WORK REQUIRED: For every entry, reproduce the wording exactly and omit any image it holds.

##############################

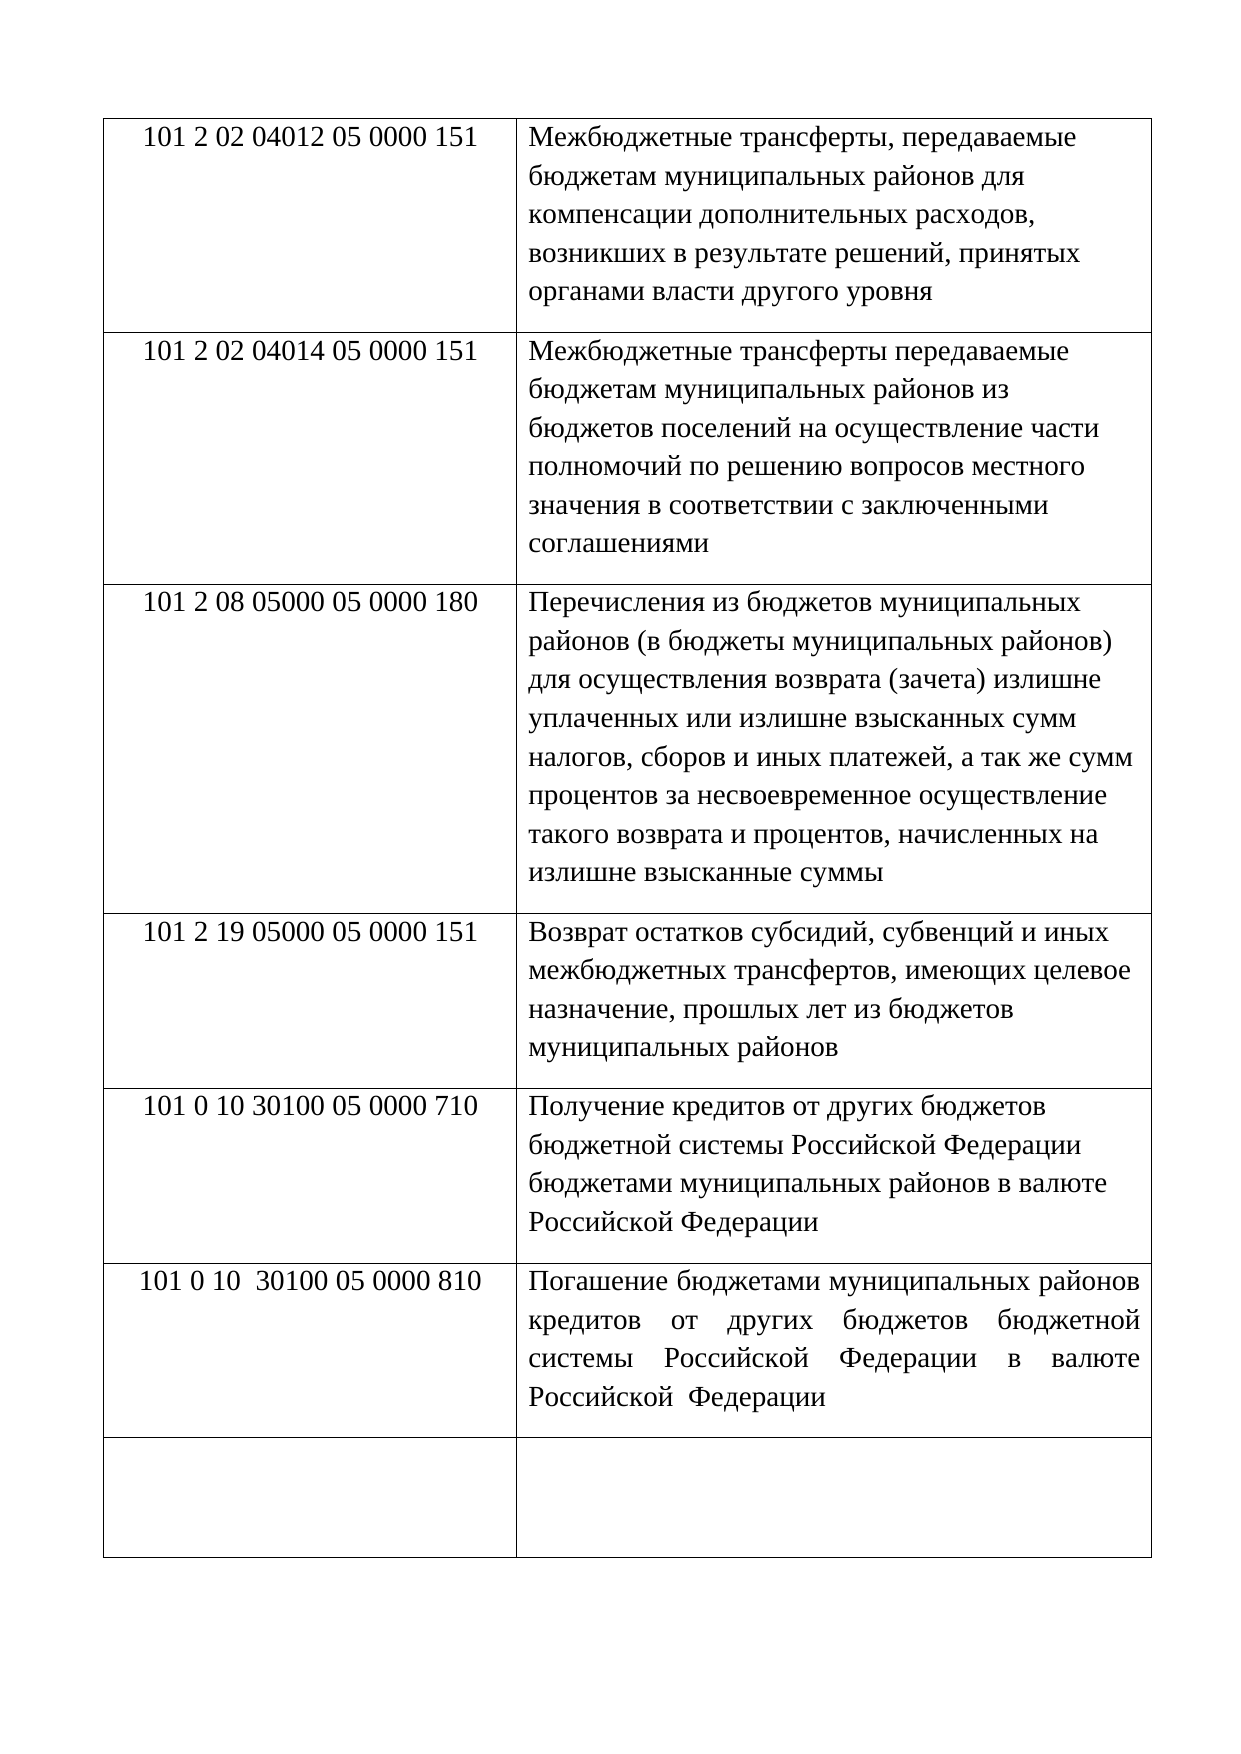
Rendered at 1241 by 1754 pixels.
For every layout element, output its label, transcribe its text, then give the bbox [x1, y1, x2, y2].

table_cell 101 2 08 05000 05 0000 180 [104, 585, 516, 913]
table_cell Межбюджетные трансферты, передаваемые бюджетам муниципальных районов для компенсации дополнительных расходов, возникших в результате решений, принятых органами власти другого уровня [517, 119, 1151, 332]
table_cell Получение кредитов от других бюджетов бюджетной системы Российской Федерации бюджетами муниципальных районов в валюте Российской Федерации [517, 1089, 1151, 1262]
table_cell 101 0 10 30100 05 0000 810 [104, 1264, 516, 1437]
table_cell 101 2 02 04012 05 0000 151 [104, 119, 516, 332]
table_cell Возврат остатков субсидий, субвенций и иных межбюджетных трансфертов, имеющих целевое назначение, прошлых лет из бюджетов муниципальных районов [517, 914, 1151, 1087]
table_cell 101 0 10 30100 05 0000 710 [104, 1089, 516, 1262]
table_cell Погашение бюджетами муниципальных районов кредитов от других бюджетов бюджетной системы Российской Федерации в валюте Российской Федерации [517, 1264, 1151, 1437]
table_cell Межбюджетные трансферты передаваемые бюджетам муниципальных районов из бюджетов поселений на осуществление части полномочий по решению вопросов местного значения в соответствии с заключенными соглашениями [517, 333, 1151, 583]
table_cell [104, 1438, 516, 1557]
table_cell Перечисления из бюджетов муниципальных районов (в бюджеты муниципальных районов) для осуществления возврата (зачета) излишне уплаченных или излишне взысканных сумм налогов, сборов и иных платежей, а так же сумм процентов за несвоевременное осуществление такого возврата и процентов, начисленных на излишне взысканные суммы [517, 585, 1151, 913]
table_cell 101 2 19 05000 05 0000 151 [104, 914, 516, 1087]
table_cell 101 2 02 04014 05 0000 151 [104, 333, 516, 583]
table_cell [517, 1438, 1151, 1557]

##############################

EXPECTED ANSWER:
Rendered at 1241 by 1754 pixels.
For every layout element, output its label, transcribe its text, then give the bbox [x1, y1, x2, y2].

table_cell 101 2 08 05000 05 0000 180 [104, 585, 516, 913]
table_cell Межбюджетные трансферты, передаваемые бюджетам муниципальных районов для компенсации дополнительных расходов, возникших в результате решений, принятых органами власти другого уровня [517, 119, 1151, 332]
table_cell Получение кредитов от других бюджетов бюджетной системы Российской Федерации бюджетами муниципальных районов в валюте Российской Федерации [517, 1089, 1151, 1262]
table_cell 101 0 10 30100 05 0000 810 [104, 1264, 516, 1437]
table_cell 101 2 02 04012 05 0000 151 [104, 119, 516, 332]
table_cell Возврат остатков субсидий, субвенций и иных межбюджетных трансфертов, имеющих целевое назначение, прошлых лет из бюджетов муниципальных районов [517, 914, 1151, 1087]
table_cell 101 0 10 30100 05 0000 710 [104, 1089, 516, 1262]
table_cell Погашение бюджетами муниципальных районов кредитов от других бюджетов бюджетной системы Российской Федерации в валюте Российской Федерации [517, 1264, 1151, 1437]
table_cell Межбюджетные трансферты передаваемые бюджетам муниципальных районов из бюджетов поселений на осуществление части полномочий по решению вопросов местного значения в соответствии с заключенными соглашениями [517, 333, 1151, 583]
table_cell [104, 1438, 516, 1557]
table_cell Перечисления из бюджетов муниципальных районов (в бюджеты муниципальных районов) для осуществления возврата (зачета) излишне уплаченных или излишне взысканных сумм налогов, сборов и иных платежей, а так же сумм процентов за несвоевременное осуществление такого возврата и процентов, начисленных на излишне взысканные суммы [517, 585, 1151, 913]
table_cell 101 2 19 05000 05 0000 151 [104, 914, 516, 1087]
table_cell 101 2 02 04014 05 0000 151 [104, 333, 516, 583]
table_cell [517, 1438, 1151, 1557]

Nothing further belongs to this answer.